═══ Stored records

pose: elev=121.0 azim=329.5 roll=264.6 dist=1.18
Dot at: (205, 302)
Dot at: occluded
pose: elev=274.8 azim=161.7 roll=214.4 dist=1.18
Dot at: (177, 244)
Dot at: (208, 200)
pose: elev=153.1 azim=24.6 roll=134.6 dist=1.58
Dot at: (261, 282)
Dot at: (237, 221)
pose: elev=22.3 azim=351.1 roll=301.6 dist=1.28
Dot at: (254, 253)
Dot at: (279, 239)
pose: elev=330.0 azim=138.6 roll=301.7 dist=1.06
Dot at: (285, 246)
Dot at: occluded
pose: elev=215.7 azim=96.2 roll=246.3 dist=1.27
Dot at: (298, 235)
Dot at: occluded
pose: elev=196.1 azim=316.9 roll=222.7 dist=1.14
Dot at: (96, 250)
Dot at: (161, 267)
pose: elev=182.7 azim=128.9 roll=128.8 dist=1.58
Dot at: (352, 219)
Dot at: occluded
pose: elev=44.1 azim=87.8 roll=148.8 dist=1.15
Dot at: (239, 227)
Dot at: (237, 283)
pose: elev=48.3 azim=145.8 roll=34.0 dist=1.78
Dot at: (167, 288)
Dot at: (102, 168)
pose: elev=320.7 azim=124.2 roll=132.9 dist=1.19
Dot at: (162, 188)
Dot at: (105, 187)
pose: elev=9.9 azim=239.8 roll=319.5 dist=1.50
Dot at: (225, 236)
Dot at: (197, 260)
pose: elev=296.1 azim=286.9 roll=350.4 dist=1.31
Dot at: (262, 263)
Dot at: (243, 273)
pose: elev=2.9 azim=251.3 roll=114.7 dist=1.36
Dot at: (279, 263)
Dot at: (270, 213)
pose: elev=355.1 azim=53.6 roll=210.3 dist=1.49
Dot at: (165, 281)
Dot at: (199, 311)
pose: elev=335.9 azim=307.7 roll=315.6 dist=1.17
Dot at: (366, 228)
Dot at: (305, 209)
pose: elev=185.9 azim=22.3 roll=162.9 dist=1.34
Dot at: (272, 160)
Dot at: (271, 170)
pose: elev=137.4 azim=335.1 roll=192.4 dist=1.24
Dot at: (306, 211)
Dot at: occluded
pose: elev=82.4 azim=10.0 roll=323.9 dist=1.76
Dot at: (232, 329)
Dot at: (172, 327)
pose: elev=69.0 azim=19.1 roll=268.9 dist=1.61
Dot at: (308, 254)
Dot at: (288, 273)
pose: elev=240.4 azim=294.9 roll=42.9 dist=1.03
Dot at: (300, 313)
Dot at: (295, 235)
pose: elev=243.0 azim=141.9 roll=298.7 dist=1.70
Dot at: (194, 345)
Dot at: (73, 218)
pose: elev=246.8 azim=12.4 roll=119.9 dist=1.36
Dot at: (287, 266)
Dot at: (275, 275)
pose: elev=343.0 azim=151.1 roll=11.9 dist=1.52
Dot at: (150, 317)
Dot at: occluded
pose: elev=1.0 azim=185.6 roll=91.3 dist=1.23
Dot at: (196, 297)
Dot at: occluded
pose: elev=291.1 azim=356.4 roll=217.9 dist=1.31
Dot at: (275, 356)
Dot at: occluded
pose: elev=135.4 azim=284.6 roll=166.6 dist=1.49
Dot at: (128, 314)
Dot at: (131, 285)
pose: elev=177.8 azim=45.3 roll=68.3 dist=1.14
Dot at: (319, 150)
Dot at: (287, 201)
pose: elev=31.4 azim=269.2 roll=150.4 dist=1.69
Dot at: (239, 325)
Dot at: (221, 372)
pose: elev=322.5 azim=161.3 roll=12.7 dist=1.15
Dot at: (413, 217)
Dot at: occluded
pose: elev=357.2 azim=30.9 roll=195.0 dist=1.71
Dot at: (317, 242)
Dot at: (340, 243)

══════

## Task prompt
Put the lines of the material running from the line containing "pose: elev=153.1 azim=24.6" through the line containing "Dot at: (172, 327)", both included, into a JSON list of strings, one string per line and no blank lines.

## Finished task
[
  "pose: elev=153.1 azim=24.6 roll=134.6 dist=1.58",
  "Dot at: (261, 282)",
  "Dot at: (237, 221)",
  "pose: elev=22.3 azim=351.1 roll=301.6 dist=1.28",
  "Dot at: (254, 253)",
  "Dot at: (279, 239)",
  "pose: elev=330.0 azim=138.6 roll=301.7 dist=1.06",
  "Dot at: (285, 246)",
  "Dot at: occluded",
  "pose: elev=215.7 azim=96.2 roll=246.3 dist=1.27",
  "Dot at: (298, 235)",
  "Dot at: occluded",
  "pose: elev=196.1 azim=316.9 roll=222.7 dist=1.14",
  "Dot at: (96, 250)",
  "Dot at: (161, 267)",
  "pose: elev=182.7 azim=128.9 roll=128.8 dist=1.58",
  "Dot at: (352, 219)",
  "Dot at: occluded",
  "pose: elev=44.1 azim=87.8 roll=148.8 dist=1.15",
  "Dot at: (239, 227)",
  "Dot at: (237, 283)",
  "pose: elev=48.3 azim=145.8 roll=34.0 dist=1.78",
  "Dot at: (167, 288)",
  "Dot at: (102, 168)",
  "pose: elev=320.7 azim=124.2 roll=132.9 dist=1.19",
  "Dot at: (162, 188)",
  "Dot at: (105, 187)",
  "pose: elev=9.9 azim=239.8 roll=319.5 dist=1.50",
  "Dot at: (225, 236)",
  "Dot at: (197, 260)",
  "pose: elev=296.1 azim=286.9 roll=350.4 dist=1.31",
  "Dot at: (262, 263)",
  "Dot at: (243, 273)",
  "pose: elev=2.9 azim=251.3 roll=114.7 dist=1.36",
  "Dot at: (279, 263)",
  "Dot at: (270, 213)",
  "pose: elev=355.1 azim=53.6 roll=210.3 dist=1.49",
  "Dot at: (165, 281)",
  "Dot at: (199, 311)",
  "pose: elev=335.9 azim=307.7 roll=315.6 dist=1.17",
  "Dot at: (366, 228)",
  "Dot at: (305, 209)",
  "pose: elev=185.9 azim=22.3 roll=162.9 dist=1.34",
  "Dot at: (272, 160)",
  "Dot at: (271, 170)",
  "pose: elev=137.4 azim=335.1 roll=192.4 dist=1.24",
  "Dot at: (306, 211)",
  "Dot at: occluded",
  "pose: elev=82.4 azim=10.0 roll=323.9 dist=1.76",
  "Dot at: (232, 329)",
  "Dot at: (172, 327)"
]